Salient quote from intro:
"Despite [commercial aviation's] enviable safety record, various commercial aviation interests are actively considering and planning to remove pilots from airline aircraft. They are advocating for systems which will reduce the number of pilots down to a single pilot, or in some cases, no pilot at all."

Short form of Position Paper;
https://www.ifalpa.org/media/3570/20pos04-short-form-the-dangers-of-reduced-crew-operations.pdf

Long form of Position Paper:
https://ifalpa.org/media/3568/20pos04-long-the-dangers-of-reduced-crew-operations.pdf
Some people and groups who are concerned with these and similar questions or issues have argued that reductions in pilot roles is inevitable, pointing to advances in technology as well as fallibility of humans. Others have disagreed, relying on points which this SLF/attorney believes will be found in the IFALPA position paper (among others). (Sorry for this pedantic intro, it's just for context....)

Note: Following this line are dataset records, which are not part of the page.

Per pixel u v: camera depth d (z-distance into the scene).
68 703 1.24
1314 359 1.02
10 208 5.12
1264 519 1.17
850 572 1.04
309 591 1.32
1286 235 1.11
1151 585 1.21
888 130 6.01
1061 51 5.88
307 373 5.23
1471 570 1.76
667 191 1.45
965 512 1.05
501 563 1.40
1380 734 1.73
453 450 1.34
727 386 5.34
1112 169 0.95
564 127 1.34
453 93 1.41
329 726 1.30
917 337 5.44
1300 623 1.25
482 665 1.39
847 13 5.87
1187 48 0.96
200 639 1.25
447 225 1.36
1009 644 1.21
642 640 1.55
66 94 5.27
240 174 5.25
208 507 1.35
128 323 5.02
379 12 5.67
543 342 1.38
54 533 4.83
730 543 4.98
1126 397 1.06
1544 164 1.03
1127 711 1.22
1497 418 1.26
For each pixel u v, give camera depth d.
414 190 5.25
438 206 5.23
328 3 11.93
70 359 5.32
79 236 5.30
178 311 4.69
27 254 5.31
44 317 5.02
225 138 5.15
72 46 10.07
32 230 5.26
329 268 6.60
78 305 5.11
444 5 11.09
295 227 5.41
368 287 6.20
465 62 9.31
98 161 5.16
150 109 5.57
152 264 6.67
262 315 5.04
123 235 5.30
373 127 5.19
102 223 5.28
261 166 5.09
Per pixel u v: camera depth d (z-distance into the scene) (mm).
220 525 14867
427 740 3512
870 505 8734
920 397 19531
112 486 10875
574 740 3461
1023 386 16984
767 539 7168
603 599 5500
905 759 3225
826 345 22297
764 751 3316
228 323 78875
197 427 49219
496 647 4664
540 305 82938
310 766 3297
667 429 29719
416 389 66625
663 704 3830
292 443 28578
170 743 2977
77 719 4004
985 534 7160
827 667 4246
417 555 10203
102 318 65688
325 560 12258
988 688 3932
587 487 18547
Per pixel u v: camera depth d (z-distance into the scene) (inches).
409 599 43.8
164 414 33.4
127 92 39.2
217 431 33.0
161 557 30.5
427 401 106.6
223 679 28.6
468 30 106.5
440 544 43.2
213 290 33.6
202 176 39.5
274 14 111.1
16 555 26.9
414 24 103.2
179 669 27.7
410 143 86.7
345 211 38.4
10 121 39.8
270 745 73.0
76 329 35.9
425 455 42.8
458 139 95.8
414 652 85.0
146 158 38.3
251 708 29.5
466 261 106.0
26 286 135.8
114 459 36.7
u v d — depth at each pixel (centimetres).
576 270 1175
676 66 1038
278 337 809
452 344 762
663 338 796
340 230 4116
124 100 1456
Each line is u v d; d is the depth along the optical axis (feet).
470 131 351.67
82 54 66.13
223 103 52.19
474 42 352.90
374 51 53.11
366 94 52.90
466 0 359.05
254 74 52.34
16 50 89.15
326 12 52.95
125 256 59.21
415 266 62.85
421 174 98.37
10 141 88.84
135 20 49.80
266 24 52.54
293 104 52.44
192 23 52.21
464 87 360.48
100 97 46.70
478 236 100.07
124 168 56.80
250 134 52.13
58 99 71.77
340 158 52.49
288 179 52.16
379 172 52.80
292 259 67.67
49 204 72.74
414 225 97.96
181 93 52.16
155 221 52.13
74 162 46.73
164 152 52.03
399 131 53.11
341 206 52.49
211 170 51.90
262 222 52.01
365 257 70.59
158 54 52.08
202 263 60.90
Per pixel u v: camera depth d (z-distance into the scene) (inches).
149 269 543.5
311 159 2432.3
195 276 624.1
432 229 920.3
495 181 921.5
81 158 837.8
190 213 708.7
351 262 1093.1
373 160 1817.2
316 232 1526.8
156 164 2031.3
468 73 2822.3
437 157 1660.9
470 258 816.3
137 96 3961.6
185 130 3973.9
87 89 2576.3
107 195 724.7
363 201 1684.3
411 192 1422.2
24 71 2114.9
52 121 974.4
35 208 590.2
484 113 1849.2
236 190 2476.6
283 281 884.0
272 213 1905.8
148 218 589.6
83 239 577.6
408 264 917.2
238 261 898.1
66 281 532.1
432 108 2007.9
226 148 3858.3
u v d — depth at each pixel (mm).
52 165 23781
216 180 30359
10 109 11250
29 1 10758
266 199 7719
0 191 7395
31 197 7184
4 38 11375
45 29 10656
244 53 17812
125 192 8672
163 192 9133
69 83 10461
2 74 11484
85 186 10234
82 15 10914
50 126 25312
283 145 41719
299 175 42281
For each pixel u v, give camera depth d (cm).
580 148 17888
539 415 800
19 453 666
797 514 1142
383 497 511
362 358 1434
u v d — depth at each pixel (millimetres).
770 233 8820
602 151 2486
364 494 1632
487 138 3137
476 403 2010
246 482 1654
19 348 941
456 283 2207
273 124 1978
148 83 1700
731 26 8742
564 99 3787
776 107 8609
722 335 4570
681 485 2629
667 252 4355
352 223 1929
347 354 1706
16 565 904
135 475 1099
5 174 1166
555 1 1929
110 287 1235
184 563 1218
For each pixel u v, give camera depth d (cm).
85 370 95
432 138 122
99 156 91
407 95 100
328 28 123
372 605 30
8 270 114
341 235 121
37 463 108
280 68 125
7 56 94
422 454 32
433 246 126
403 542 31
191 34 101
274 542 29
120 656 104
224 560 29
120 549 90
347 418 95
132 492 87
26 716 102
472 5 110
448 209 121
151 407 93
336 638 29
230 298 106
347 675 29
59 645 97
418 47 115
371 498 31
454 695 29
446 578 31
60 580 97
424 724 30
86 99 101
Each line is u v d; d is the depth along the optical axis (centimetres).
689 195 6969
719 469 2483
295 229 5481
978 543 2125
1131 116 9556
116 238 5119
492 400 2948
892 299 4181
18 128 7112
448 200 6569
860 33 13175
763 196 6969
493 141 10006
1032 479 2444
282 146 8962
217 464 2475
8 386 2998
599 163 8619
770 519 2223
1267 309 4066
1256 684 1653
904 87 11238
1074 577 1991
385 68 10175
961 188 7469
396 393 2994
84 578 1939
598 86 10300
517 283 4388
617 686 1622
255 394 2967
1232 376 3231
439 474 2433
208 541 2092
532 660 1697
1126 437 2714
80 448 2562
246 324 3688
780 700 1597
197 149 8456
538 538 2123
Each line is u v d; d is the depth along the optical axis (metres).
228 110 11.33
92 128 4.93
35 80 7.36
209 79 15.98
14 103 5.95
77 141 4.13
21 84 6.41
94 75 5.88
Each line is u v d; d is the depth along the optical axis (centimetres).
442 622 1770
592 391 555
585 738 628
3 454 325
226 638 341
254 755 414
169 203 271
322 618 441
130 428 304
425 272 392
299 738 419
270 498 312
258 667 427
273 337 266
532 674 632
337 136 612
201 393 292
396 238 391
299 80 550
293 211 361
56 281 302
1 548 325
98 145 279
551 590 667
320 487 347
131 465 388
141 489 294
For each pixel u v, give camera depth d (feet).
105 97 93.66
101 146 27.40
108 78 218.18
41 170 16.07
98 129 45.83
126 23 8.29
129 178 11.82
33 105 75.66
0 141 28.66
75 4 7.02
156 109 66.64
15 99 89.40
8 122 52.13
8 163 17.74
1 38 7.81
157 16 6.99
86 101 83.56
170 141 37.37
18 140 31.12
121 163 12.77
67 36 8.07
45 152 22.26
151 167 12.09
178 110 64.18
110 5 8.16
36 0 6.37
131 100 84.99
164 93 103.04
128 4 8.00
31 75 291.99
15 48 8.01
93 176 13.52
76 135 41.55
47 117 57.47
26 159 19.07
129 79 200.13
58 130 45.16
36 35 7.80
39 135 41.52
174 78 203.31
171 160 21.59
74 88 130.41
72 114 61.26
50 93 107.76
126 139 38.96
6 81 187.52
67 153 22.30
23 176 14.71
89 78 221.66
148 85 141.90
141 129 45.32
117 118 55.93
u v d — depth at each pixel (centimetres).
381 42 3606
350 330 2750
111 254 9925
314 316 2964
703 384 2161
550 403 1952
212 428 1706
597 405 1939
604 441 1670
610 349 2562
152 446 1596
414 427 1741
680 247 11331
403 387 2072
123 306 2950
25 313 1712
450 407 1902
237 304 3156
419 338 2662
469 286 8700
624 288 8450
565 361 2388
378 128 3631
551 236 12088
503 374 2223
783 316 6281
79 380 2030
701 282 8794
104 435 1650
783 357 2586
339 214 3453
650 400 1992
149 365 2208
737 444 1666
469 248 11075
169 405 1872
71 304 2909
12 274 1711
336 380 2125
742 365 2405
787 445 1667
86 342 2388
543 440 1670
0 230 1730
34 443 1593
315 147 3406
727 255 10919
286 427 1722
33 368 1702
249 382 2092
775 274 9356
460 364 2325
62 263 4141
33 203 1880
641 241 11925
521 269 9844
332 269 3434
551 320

If the arguments made by IFALPA are valid, the fact that it represents the interests of pilots should not be viewed as any basis to dismiss their arguments or to be more summarily dismissive. After all, does any other entity, formal or less structured, have a valid claim for being "the global voice of pilots"? It - IFALPA - doesn't encompass all organized labor groups of pilots, yet it is the closest thing to authoritative which exists, is it not? (raison d'être for this thread . . . . ).

(The International Federation of Air Line Pilots' Associations states that in "the interest of flight safety, reproduction of this publication in whole or in part is encouraged.")

safetypee
9th Nov 2020, 21:27
"… IFALPA - doesn't encompass all organized labor groups of pilots, yet it is the closest thing to authoritative which exists, is it … "

Just because IFALPA represents some pilots does not confer authority to speak for all others
Their position paper reads more as a 'protective cover' than well researched and thoughtful views about why one course of action should be avoided; without alternative.

- "we don't want this", - a conclusion before the fact, unsubstantiated factors and issues, opinions and irrelevancies about a subject which demands a much wider audience than a pilots association.
'Conjecture', your honour; not evidence.

Considering reduced crew operations together with futuristic pilotless flight suggests weak technical understanding, timescales, safety objectives, and the rationale of aviation. These aspects undermine any authoritative status.

IFALPA's conclusion infers that developments where technology replaces pilots creates risk; yet if risk is considered as the amount of uncertainty which has to be managed, then a better strategy is to work with technology, identify uncertainties, reduce risk by developing a safer and profitable industry where man and machine work in harmony.

WillowRun 6-3
9th Nov 2020, 22:45
A small point about the International Federation itself - I'm pretty certain it does not represent pilots as individuals organized into one labor organization, but rather is constituted of a number of pilots' associations in various countries. It's like some large national trade associations in the U.S. - the American Widget-makers Bureau is constituted of separate State Widget-Maker Bureaus organized and operating in almost all of the 50 states, and each State Bureau has its own organizational charter, programming, points of view on issues of the day to a significant extent, and so forth.

Which relates to a hopefully larger point. The International Federation has more of an advocacy role, on matters of policy, than would be possible for most if not all of the separate national associations. At the same time it is on an equal organizational footing, or nearly equal, with groups and bodies (besides those constituted of pilots' groups) who speak, on at least an ostensibly authoritative level, to major civil aviation issues, questions and problems.

While there is no reasoned disagreement with your saying it does not represent all pilots, is there another group or organization which also should be considered as authoritative to some degree? And likewise, about the "much wider audience" - who is sitting in that audience, and are they organized or constituted into groups? (of course in a context of discussing and debating the merits of the factual and value judgment elements of this contentious subject).